** begin Excerpt to read **

# Project 4: Image Classification and Feature Extraction
---

## Assignments

Please, edit your report by fulfilling the following list of assignments.

**Introduction.** Short summary of the goals of the  project. The sections composing the report.

**Section 1. Data loading and preparation**

Download, decompress, analyse:

https://storage.googleapis.com/download.tensorflow.org/example_images/flower_photos.tgz

* 1a. Download the dataset;
* 1b. Load the dataset and check its characteristics;
* 1c. Show the first 4 images for each category;
* 1d. Data preparation.

**Section 2. The AlexNet model** 
* 2a. Download the net, not pre-trained.

**Section 3. Training the Net**
* 3a. Design the architecture;
* 3b. Define the batch size and load the training and test set;
* 3c. Define a training function;
* 3d. Run the training;
* 3e. Save the trained network.

**Section 4. Test and performance evaluations**
* 4a. Define and execute a test function;
* 4b. Performance curves.

** end Excerpt to read **
** begin Material **

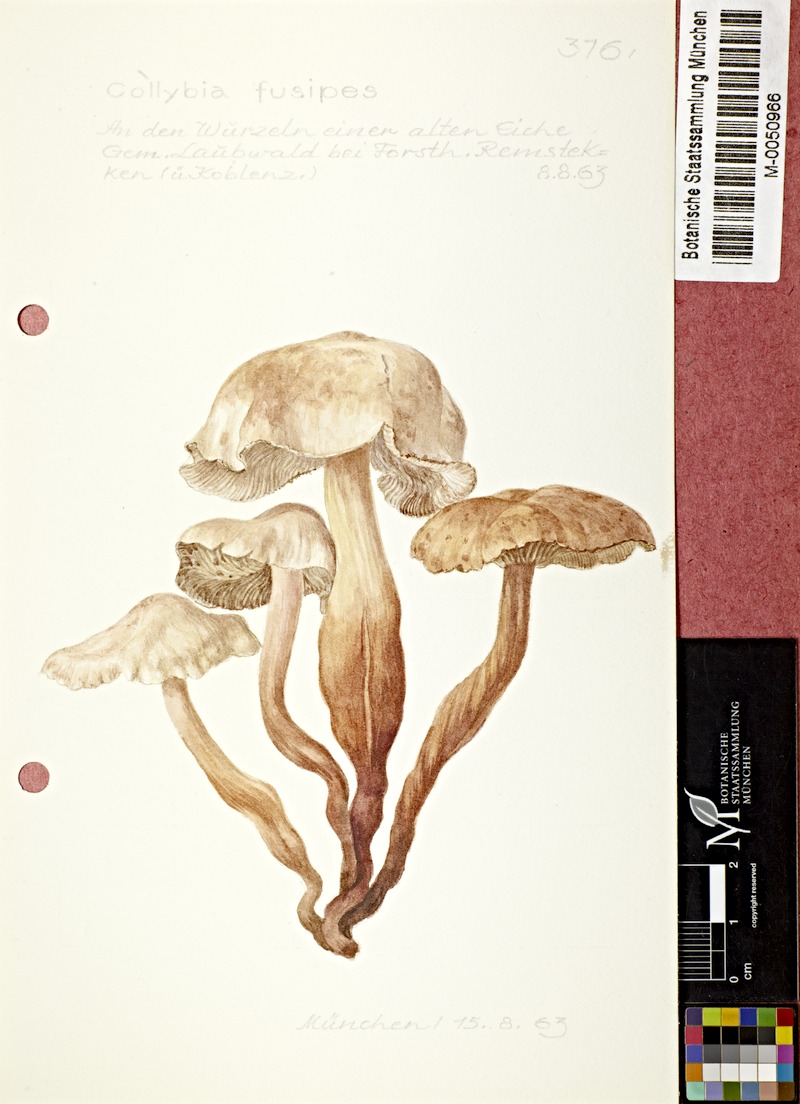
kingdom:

** end Material **

_Your tasks_.
a – Reproduce the passage of the image classification assignment page from "# Project 4: Image" up to and including "composing the report.".
b – Write the next part of the image classification assignment page, starting right after its final line.
Nothing in the listing is needed for this work.

_The replies_.
a –
# Project 4: Image Classification and Feature Extraction
---

## Assignments

Please, edit your report by fulfilling the following list of assignments.

**Introduction.** Short summary of the goals of the  project. The sections composing the report.

b –
**Section 5. Extracting features**
* 5a. Load the saved network and set it in evaluation mode;
* 5b. Visualize the learned kernels of the first convolutional layer;
* 5c. Visualize the feature maps.

**Results, Observations and Conclusions**
Write your own notes, observations and conclusions about the results of your work.

**Full Code**
Report the complete code of the project.

## Introduction

This report is divided in ...TODO 

The aim of this project is ...TODO

## 1. Data loading and preparation

Import the libraries.

In [None]:
!pip install torch-inspect

In [None]:
import numpy as np
import matplotlib.pyplot as plt

import torch
import torch.nn as nn

import torchvision
import torchvision.transforms as transforms

# 1a. Download the dataset
from torchvision.datasets.utils import download_and_extract_archive

# 2a. (show AlexNet structure)
import torch_inspect as ti 

Define the device to use during the computation.

In [None]:
## TODO: if available use GPU, else use CPU


### 1a. Download the dataset
Description of the dataset: [tf_flowers](https://www.tensorflow.org/datasets/catalog/tf_flowers).

In [None]:
# download flower_photos  
url = "https://storage.googleapis.com/download.tensorflow.org/example_images/flower_photos.tgz" #URL to download file from
filename = "flower_photos.tgz" #name to save the file under
root = "~/tmp/" #directory to place downloaded file in
download_and_extract_archive(url, root, filename)

### 1b. Load the dataset and check its characteristics

In [None]:
transform = transforms.Compose([
    transforms.ToTensor()
])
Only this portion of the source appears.